▶ _Supplied entries_:
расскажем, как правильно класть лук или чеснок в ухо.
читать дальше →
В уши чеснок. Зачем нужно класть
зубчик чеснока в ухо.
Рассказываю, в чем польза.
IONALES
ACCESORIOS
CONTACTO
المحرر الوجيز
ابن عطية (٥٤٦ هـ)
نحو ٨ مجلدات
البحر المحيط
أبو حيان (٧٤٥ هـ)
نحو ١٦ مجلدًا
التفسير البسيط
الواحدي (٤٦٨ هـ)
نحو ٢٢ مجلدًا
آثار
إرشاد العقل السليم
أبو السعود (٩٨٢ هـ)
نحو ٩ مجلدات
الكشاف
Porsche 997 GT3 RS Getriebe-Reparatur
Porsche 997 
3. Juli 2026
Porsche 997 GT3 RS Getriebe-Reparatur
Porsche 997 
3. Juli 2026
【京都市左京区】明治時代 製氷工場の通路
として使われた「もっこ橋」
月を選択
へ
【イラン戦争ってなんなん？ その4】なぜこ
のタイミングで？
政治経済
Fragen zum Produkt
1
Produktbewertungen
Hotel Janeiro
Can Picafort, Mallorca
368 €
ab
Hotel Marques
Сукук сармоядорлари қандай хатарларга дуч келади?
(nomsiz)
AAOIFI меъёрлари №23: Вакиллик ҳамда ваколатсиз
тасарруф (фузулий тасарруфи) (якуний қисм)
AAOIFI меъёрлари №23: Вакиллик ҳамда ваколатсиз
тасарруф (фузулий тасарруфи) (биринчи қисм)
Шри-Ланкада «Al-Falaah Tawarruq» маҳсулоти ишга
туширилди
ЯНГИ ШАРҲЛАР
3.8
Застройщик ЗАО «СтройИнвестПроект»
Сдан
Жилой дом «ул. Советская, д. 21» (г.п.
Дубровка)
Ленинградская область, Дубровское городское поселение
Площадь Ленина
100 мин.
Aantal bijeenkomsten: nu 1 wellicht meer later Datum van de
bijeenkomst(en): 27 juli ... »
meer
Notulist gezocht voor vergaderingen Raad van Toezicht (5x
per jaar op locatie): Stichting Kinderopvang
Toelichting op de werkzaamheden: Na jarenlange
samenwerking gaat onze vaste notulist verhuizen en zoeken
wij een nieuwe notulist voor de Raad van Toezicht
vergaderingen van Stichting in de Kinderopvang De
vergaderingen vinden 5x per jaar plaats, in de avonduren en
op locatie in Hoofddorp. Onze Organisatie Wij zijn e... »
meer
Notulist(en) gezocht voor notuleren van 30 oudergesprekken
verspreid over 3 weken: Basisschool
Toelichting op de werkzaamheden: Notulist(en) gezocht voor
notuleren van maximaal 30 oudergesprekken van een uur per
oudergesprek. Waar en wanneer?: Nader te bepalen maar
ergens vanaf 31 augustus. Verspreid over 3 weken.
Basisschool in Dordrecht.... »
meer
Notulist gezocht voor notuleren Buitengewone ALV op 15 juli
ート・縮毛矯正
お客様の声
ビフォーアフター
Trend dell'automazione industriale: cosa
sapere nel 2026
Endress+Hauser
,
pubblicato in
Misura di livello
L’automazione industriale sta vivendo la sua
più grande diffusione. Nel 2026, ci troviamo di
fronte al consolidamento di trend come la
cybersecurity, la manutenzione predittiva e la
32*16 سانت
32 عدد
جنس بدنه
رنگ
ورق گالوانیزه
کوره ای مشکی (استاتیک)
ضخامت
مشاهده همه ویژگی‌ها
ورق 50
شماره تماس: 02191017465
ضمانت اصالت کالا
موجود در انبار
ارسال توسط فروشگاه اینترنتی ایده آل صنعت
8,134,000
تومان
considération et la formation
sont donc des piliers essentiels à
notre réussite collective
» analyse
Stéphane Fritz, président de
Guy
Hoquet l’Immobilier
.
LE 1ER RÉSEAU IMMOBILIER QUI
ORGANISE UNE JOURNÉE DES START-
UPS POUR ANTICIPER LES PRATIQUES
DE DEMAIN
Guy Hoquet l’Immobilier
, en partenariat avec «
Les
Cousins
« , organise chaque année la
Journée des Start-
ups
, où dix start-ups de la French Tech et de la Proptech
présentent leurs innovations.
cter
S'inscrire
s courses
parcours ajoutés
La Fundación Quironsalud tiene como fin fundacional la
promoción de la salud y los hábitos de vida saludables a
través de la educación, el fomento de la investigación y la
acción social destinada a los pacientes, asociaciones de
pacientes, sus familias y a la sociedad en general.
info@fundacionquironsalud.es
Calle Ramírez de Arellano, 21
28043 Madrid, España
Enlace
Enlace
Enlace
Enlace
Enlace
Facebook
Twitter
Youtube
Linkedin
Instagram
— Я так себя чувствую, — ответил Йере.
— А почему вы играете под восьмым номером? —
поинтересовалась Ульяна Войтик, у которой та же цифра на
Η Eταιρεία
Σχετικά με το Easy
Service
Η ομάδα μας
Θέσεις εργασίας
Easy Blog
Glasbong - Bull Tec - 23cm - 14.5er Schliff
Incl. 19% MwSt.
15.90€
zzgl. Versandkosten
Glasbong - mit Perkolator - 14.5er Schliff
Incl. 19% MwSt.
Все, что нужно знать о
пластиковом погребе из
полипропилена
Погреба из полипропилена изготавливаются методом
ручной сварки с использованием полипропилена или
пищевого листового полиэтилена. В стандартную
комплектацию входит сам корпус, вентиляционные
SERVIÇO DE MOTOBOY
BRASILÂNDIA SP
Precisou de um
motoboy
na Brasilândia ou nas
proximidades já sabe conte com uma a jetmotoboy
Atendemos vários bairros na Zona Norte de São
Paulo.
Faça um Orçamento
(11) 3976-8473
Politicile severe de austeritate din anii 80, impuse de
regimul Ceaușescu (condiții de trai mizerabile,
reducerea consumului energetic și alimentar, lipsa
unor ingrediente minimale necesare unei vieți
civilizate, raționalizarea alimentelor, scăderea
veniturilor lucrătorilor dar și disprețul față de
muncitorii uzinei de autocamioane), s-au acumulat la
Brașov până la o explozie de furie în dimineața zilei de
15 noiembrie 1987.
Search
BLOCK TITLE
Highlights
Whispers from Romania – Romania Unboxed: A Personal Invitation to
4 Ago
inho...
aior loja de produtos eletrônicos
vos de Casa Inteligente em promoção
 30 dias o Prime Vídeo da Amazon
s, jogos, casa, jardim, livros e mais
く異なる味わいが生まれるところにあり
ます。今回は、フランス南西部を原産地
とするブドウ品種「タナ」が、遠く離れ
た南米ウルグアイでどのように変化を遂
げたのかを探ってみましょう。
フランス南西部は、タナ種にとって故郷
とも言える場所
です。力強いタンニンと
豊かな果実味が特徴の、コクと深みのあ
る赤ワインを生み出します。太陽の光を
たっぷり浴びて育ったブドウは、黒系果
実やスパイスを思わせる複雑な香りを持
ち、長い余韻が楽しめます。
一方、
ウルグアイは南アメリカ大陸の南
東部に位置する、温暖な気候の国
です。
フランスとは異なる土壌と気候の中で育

▶ _Work to complete_: This task calls for the material above to be duplicated verbatim.

▶ _Answer section_:
расскажем, как правильно класть лук или чеснок в ухо.
читать дальше →
В уши чеснок. Зачем нужно класть
зубчик чеснока в ухо.
Рассказываю, в чем польза.
IONALES
ACCESORIOS
CONTACTO
المحرر الوجيز
ابن عطية (٥٤٦ هـ)
نحو ٨ مجلدات
البحر المحيط
أبو حيان (٧٤٥ هـ)
نحو ١٦ مجلدًا
التفسير البسيط
الواحدي (٤٦٨ هـ)
نحو ٢٢ مجلدًا
آثار
إرشاد العقل السليم
أبو السعود (٩٨٢ هـ)
نحو ٩ مجلدات
الكشاف
Porsche 997 GT3 RS Getriebe-Reparatur
Porsche 997 
3. Juli 2026
Porsche 997 GT3 RS Getriebe-Reparatur
Porsche 997 
3. Juli 2026
【京都市左京区】明治時代 製氷工場の通路
として使われた「もっこ橋」
月を選択
へ
【イラン戦争ってなんなん？ その4】なぜこ
のタイミングで？
政治経済
Fragen zum Produkt
1
Produktbewertungen
Hotel Janeiro
Can Picafort, Mallorca
368 €
ab
Hotel Marques
Сукук сармоядорлари қандай хатарларга дуч келади?
(nomsiz)
AAOIFI меъёрлари №23: Вакиллик ҳамда ваколатсиз
тасарруф (фузулий тасарруфи) (якуний қисм)
AAOIFI меъёрлари №23: Вакиллик ҳамда ваколатсиз
тасарруф (фузулий тасарруфи) (биринчи қисм)
Шри-Ланкада «Al-Falaah Tawarruq» маҳсулоти ишга
туширилди
ЯНГИ ШАРҲЛАР
3.8
Застройщик ЗАО «СтройИнвестПроект»
Сдан
Жилой дом «ул. Советская, д. 21» (г.п.
Дубровка)
Ленинградская область, Дубровское городское поселение
Площадь Ленина
100 мин.
Aantal bijeenkomsten: nu 1 wellicht meer later Datum van de
bijeenkomst(en): 27 juli ... »
meer
Notulist gezocht voor vergaderingen Raad van Toezicht (5x
per jaar op locatie): Stichting Kinderopvang
Toelichting op de werkzaamheden: Na jarenlange
samenwerking gaat onze vaste notulist verhuizen en zoeken
wij een nieuwe notulist voor de Raad van Toezicht
vergaderingen van Stichting in de Kinderopvang De
vergaderingen vinden 5x per jaar plaats, in de avonduren en
op locatie in Hoofddorp. Onze Organisatie Wij zijn e... »
meer
Notulist(en) gezocht voor notuleren van 30 oudergesprekken
verspreid over 3 weken: Basisschool
Toelichting op de werkzaamheden: Notulist(en) gezocht voor
notuleren van maximaal 30 oudergesprekken van een uur per
oudergesprek. Waar en wanneer?: Nader te bepalen maar
ergens vanaf 31 augustus. Verspreid over 3 weken.
Basisschool in Dordrecht.... »
meer
Notulist gezocht voor notuleren Buitengewone ALV op 15 juli
ート・縮毛矯正
お客様の声
ビフォーアフター
Trend dell'automazione industriale: cosa
sapere nel 2026
Endress+Hauser
,
pubblicato in
Misura di livello
L’automazione industriale sta vivendo la sua
più grande diffusione. Nel 2026, ci troviamo di
fronte al consolidamento di trend come la
cybersecurity, la manutenzione predittiva e la
32*16 سانت
32 عدد
جنس بدنه
رنگ
ورق گالوانیزه
کوره ای مشکی (استاتیک)
ضخامت
مشاهده همه ویژگی‌ها
ورق 50
شماره تماس: 02191017465
ضمانت اصالت کالا
موجود در انبار
ارسال توسط فروشگاه اینترنتی ایده آل صنعت
8,134,000
تومان
considération et la formation
sont donc des piliers essentiels à
notre réussite collective
» analyse
Stéphane Fritz, président de
Guy
Hoquet l’Immobilier
.
LE 1ER RÉSEAU IMMOBILIER QUI
ORGANISE UNE JOURNÉE DES START-
UPS POUR ANTICIPER LES PRATIQUES
DE DEMAIN
Guy Hoquet l’Immobilier
, en partenariat avec «
Les
Cousins
« , organise chaque année la
Journée des Start-
ups
, où dix start-ups de la French Tech et de la Proptech
présentent leurs innovations.
cter
S'inscrire
s courses
parcours ajoutés
La Fundación Quironsalud tiene como fin fundacional la
promoción de la salud y los hábitos de vida saludables a
través de la educación, el fomento de la investigación y la
acción social destinada a los pacientes, asociaciones de
pacientes, sus familias y a la sociedad en general.
info@fundacionquironsalud.es
Calle Ramírez de Arellano, 21
28043 Madrid, España
Enlace
Enlace
Enlace
Enlace
Enlace
Facebook
Twitter
Youtube
Linkedin
Instagram
— Я так себя чувствую, — ответил Йере.
— А почему вы играете под восьмым номером? —
поинтересовалась Ульяна Войтик, у которой та же цифра на
Η Eταιρεία
Σχετικά με το Easy
Service
Η ομάδα μας
Θέσεις εργασίας
Easy Blog
Glasbong - Bull Tec - 23cm - 14.5er Schliff
Incl. 19% MwSt.
15.90€
zzgl. Versandkosten
Glasbong - mit Perkolator - 14.5er Schliff
Incl. 19% MwSt.
Все, что нужно знать о
пластиковом погребе из
полипропилена
Погреба из полипропилена изготавливаются методом
ручной сварки с использованием полипропилена или
пищевого листового полиэтилена. В стандартную
комплектацию входит сам корпус, вентиляционные
SERVIÇO DE MOTOBOY
BRASILÂNDIA SP
Precisou de um
motoboy
na Brasilândia ou nas
proximidades já sabe conte com uma a jetmotoboy
Atendemos vários bairros na Zona Norte de São
Paulo.
Faça um Orçamento
(11) 3976-8473
Politicile severe de austeritate din anii 80, impuse de
regimul Ceaușescu (condiții de trai mizerabile,
reducerea consumului energetic și alimentar, lipsa
unor ingrediente minimale necesare unei vieți
civilizate, raționalizarea alimentelor, scăderea
veniturilor lucrătorilor dar și disprețul față de
muncitorii uzinei de autocamioane), s-au acumulat la
Brașov până la o explozie de furie în dimineața zilei de
15 noiembrie 1987.
Search
BLOCK TITLE
Highlights
Whispers from Romania – Romania Unboxed: A Personal Invitation to
4 Ago
inho...
aior loja de produtos eletrônicos
vos de Casa Inteligente em promoção
 30 dias o Prime Vídeo da Amazon
s, jogos, casa, jardim, livros e mais
く異なる味わいが生まれるところにあり
ます。今回は、フランス南西部を原産地
とするブドウ品種「タナ」が、遠く離れ
た南米ウルグアイでどのように変化を遂
げたのかを探ってみましょう。
フランス南西部は、タナ種にとって故郷
とも言える場所
です。力強いタンニンと
豊かな果実味が特徴の、コクと深みのあ
る赤ワインを生み出します。太陽の光を
たっぷり浴びて育ったブドウは、黒系果
実やスパイスを思わせる複雑な香りを持
ち、長い余韻が楽しめます。
一方、
ウルグアイは南アメリカ大陸の南
東部に位置する、温暖な気候の国
です。
フランスとは異なる土壌と気候の中で育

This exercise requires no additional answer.